High-profile data breaches at Marriott International Inc. and Quora Inc. over the past week have upped the pressure for a sweeping U.S. privacy law to hold companies accountable for not securing data.
Privacy legislation gained traction in 2018 after Facebook Inc. and Alphabet Inc.'s Google faced privacy breaches that drew backlash from lawmakers and consumers. But the exposure of up to 500 million Marriott guests and 100 million users of Quora’s question-and-answer website have prompted calls for broad U.S. privacy rules, tech policy strategists told Bloomberg Law.
“Recent controversies around the privacy and security of consumer data has absolutely changed the dynamics on the Hill, and there is more energy and interest behind a federal data privacy law than I have seen in years,” Chan Park, who focuses on tech and privacy issues at public affairs firm Monument Policy Group, said. Park was general counsel for Senate Judiciary Ranking Member Dianne Feinstein (D-Calif.) and former chairman Patrick Leahy (D-Vt.).
Lawmakers have heard the call for legislation and will push for a privacy bill in 2019.
Sen. Roger Wicker (R-Miss.), the likely next chairman of the Senate Commerce, Science and Transportation Committee, said he will make privacy a priority after the recent string of breaches. Data breaches underscore “the importance of protecting consumers’ data and privacy—an issue I plan to prioritize in the next Congress,” Wicker said in an emailed statement.

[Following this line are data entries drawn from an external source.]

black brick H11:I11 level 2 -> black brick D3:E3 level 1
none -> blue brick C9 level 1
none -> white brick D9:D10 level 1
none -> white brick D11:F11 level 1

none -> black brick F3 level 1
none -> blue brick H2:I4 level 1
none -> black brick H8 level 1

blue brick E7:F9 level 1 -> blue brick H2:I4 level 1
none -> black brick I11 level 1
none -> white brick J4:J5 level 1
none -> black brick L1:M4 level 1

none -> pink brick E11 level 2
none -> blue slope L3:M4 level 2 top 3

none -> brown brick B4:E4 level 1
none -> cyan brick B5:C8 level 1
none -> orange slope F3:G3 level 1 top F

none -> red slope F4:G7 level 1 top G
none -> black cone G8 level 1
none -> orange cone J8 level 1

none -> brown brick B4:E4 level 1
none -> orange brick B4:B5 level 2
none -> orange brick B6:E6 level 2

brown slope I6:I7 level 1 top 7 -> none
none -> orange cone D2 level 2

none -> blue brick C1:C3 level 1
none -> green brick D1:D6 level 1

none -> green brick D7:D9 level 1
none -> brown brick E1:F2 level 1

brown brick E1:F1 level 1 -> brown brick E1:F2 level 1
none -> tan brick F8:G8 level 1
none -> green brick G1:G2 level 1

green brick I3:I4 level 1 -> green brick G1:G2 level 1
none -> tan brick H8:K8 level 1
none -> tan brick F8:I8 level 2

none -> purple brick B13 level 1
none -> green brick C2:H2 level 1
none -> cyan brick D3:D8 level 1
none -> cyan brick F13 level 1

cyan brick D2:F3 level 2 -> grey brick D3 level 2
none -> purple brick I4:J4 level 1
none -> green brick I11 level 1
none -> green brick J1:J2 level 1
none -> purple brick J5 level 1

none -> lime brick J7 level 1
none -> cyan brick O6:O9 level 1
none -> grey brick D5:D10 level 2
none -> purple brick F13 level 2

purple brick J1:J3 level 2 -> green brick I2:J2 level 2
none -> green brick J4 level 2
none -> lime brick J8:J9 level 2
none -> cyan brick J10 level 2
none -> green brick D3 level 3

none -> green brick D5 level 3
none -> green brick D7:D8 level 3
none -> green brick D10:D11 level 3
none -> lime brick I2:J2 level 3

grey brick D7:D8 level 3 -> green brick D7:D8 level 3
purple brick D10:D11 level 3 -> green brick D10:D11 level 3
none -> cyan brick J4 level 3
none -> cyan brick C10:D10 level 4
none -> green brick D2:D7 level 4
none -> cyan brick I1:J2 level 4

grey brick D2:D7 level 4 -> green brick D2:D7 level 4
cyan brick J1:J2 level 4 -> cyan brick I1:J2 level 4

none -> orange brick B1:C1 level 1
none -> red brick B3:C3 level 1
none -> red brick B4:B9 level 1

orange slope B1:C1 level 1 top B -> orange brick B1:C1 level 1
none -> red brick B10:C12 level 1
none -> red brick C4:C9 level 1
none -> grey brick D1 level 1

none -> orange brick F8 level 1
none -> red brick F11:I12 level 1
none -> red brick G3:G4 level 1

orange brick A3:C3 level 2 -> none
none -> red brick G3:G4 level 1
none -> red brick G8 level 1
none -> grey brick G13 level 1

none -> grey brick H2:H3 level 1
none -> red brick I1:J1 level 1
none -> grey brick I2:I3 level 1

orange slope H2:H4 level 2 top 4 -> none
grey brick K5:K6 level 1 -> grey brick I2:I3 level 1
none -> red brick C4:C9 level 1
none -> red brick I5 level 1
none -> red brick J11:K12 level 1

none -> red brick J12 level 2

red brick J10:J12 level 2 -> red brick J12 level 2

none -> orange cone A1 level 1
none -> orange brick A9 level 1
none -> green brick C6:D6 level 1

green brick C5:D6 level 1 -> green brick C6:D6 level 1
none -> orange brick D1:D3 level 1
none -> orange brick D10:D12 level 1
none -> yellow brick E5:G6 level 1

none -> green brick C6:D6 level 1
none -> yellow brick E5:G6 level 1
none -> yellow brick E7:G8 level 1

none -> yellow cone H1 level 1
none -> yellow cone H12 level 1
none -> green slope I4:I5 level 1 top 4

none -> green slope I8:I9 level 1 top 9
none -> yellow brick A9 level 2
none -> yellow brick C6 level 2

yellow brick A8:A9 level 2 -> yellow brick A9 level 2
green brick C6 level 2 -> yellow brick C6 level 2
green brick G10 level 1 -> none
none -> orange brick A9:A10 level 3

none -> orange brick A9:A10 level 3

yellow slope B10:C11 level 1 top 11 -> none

The recent breaches rank as some of the largest in U.S. history, trailing the 2017 Yahoo Inc. data breach that impacted 3 billion users and was subject to congressional hearings. Former Yahoo CEO Marissa Mayer left the company following the revelations.
Quora said Dec. 3 in a statement that email addresses and encrypted passwords were compromised due to “unauthorized access to one of its systems by a malicious third party.” Quora made the discovery Nov. 30 and said it alerted law enforcement officials and an outside cybersecurity team.
Kelly Langmesser, spokeswoman for Quora, said in a Dec. 4 email that the company is focused on remediation.
Marriott announced Nov. 30 that about 327 million of its 500 million Starwood hotel guests may have had their passport numbers, email, credit, and payment card data stolen. Marriott said it discovered the breach Nov. 19, and learned during an internal investigation that there had been unauthorized access to the Starwood network since 2014, according to an SEC filing.
Marriott didn’t immediately respond to Bloomberg Law’s email requests for comment.
Massive data breaches aren’t new. Adult Friend Finder, Equifax, and eBay all have been the target of hackers, with hundreds of millions of accounts exposed. But the recent breaches highlight the need for strong U.S. privacy laws to hold companies accountable when they don’t secure consumer data, tech policy strategists said.
“These breaches exemplify problems in our current, lax privacy regime, and should spur lawmakers into passing strong legislation in 2019,” Eric Null, senior policy counsel at New America’s Open Technology Institute, said.